Auf das Märchen vertrauen ...

Herausfordernd ist für Maria Happel derzeit auch ihre Aufgabe als neue Direktorin des Max Reinhardt Seminars. Der theoretische Unterricht wird digital abgehandelt, Einzel- und Gruppenunterricht findet nur getestet statt. "Und die jungen Leute sind in einer sehr schwierigen Situation, die können nicht reisen, nicht vorsprechen, die Intendanten können nicht kommen, um sie sich anzuschauen.
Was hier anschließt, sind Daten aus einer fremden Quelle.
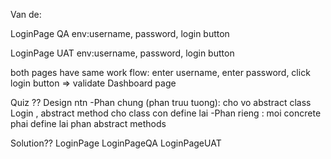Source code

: Van de:

LoginPage QA env:username, password, login button

LoginPage UAT env:username, password, login button

both pages have same work flow: enter username, enter password, click login button => validate Dashboard page

Quiz ??  Design ntn
-Phan chung (phan truu tuong): cho vo abstract class Login , abstract method cho class con define lai
-Phan rieng : moi concrete phai define lai phan abstract methods 

Solution??
LoginPage
LoginPageQA
LoginPageUAT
Wir mussten die ersten Runden der Zulassungsprüfung digital abhalten."

Absolventen des Max Reinhardt Seminars starten derzeit in eine Theaterwelt, die seit fast einem Jahr im Dornröschenschlaf liege, so Happel abschließend. "Aber auch da müssen wir auf das Märchen vertrauen - wir werden wieder wachgeküsst."